Add to this stew of uncertainty a truckload of cultural baggage, from the science fiction that I’d bet many in the industry were raised on, to far more malign ideologies that influence the way we think about the future. Given this heady mix, arguments about AI are no longer simply academic (and perhaps never were). AI inflames people’s passions and makes grownups call each other names.

“It’s not in an intellectually healthy place right now,” Marcus says of the debate. For years Marcus has pointed out the flaws and limitations of deep learning, the tech that launched AI into the mainstream, powering everything from LLMs to image recognition to self-driving cars. His 2001 book The Algebraic Mind argued that neural networks, the foundation on which deep learning is built, are incapable of reasoning by themselves. (We’ll skip over it for now, but I’ll come back to it later and we’ll see just how much a word like “reasoning” matters in a sentence like this.)

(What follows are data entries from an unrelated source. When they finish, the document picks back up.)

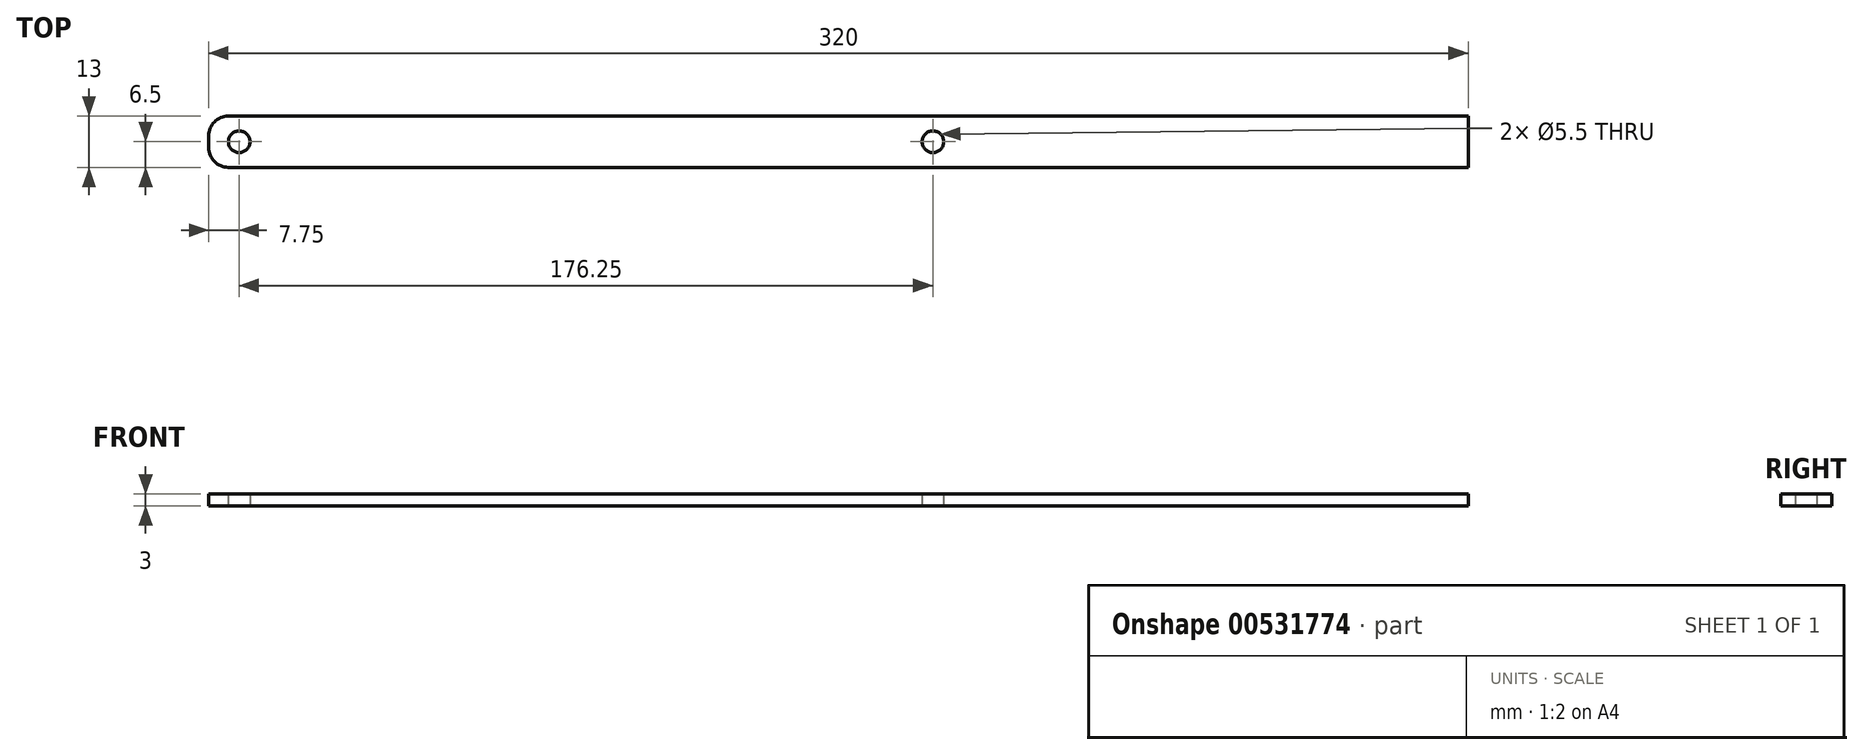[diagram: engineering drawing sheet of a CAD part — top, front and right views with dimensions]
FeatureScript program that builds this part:
annotation { "Feature Type Name" : "Feature", "Feature Type Description" : "" }
export const myFeature = defineFeature(function(context is Context, id is Id, definition is map)
    precondition{}
    {
        {
            var Q0;
            Q0=qCreatedBy(makeId("Top.planeOp"),FACE);
            var sketch = newSketch(context, id + "F0", { "sketchPlane" : qUnion([Q0])});
            skLineSegment(sketch, "E0.bottom", {"start": v(160, -6.5) * mm, "end": v(-155, -6.5) * mm});
            skLineSegment(sketch, "E0.top", {"start": v(160, 6.5) * mm, "end": v(-155, 6.5) * mm});
            skLineSegment(sketch, "E0.left", {"start": v(160, -6.5) * mm, "end": v(160, 6.5) * mm});
            skLineSegment(sketch, "E0.right", {"start": v(-160, -1.5) * mm, "end": v(-160, 1.5) * mm});
            skPoint(sketch, "E0.middle", {"position": v(0, 0) * mm});
            skCircle(sketch, "E1", {"center": v(-152.25, 0) * mm, "radius": 2.75 * mm});
            skCircle(sketch, "E2", {"center": v(24, 0) * mm, "radius": 2.75 * mm});
            skPoint(sketch, "E3.visualSharp", {"position": v(-160, 6.5) * mm});
            skArc(sketch, "E3.filletArc", {"start": v(-155, 6.5) * mm, "mid": v(-158.54, 5.04) * mm, "end": v(-160, 1.5) * mm});
            skPoint(sketch, "E4.visualSharp", {"position": v(-160, -6.5) * mm});
            skArc(sketch, "E4.filletArc", {"start": v(-160, -1.5) * mm, "mid": v(-158.54, -5.04) * mm, "end": v(-155, -6.5) * mm});
            skSolve(sketch);
        }
        {
            var Q0;
            Q0=makeQuery(id+"F0.imprint","IMPRINT",FACE,{"disambiguationData":[TD([[makeQuery(id+"F0.imprint","IMPRINT",EDGE,{"derivedFrom":sQuery(id+"F0.wireOp",EDGE,"E0.bottom")}),-1.0]])]});
            extrude(context, id + "F1", {"entities" : qUnion([Q0]), "depth" : 3 * mm, "offsetDistance" : 25 * mm});
        }
    });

Marcus says that he has tried to engage Hinton—who last year went public with existential fears about the technology he helped invent—in a proper debate about how good large language models really are. “He just won’t do it,” says Marcus. “He calls me a twit.” (Having talked to Hinton about Marcus in the past, I can confirm that. “ChatGPT clearly understands neural networks better than he does,” Hinton told me last year.) Marcus also drew ire when he wrote an essay titled “Deep learning is hitting a wall.” Altman responded to it with a tweet: “Give me the confidence of a mediocre deep learning skeptic.”
At the same time, banging his drum has made Marcus a one-man brand and earned him an invitation to sit next to Altman and give testimony last year before the US Senate’s AI oversight committee.
And that’s why all these fights matter more than your average internet nastiness. Sure, there are big egos and vast sums of money at stake. But more than that, these disputes matter when industry leaders and opinionated scientists are summoned by heads of state and lawmakers to explain what this technology is and what it can do (and how scared we should be). They matter when this technology is being built into software we use every day, from search engines to word-processing apps to assistants on your phone. AI is not going away. But if we don’t know what we’re being sold, who’s the dupe?

“It is hard to think of another technology in history about which such a debate could be had—a debate about whether it is everywhere, or nowhere at all,” Stephen Cave and Kanta Dihal write in Imagining AI, a 2023 collection of essays about how different cultural beliefs shape people’s views of artificial intelligence. “That it can be held about AI is a testament to its mythic quality.”
Above all else, AI is an idea—an ideal—shaped by worldviews and sci-fi tropes as much as by math and computer science. Figuring out what we are talking about when we talk about AI will clarify many things. We won’t agree on them, but common ground on what AI is would be a great place to start talking about what AI should be.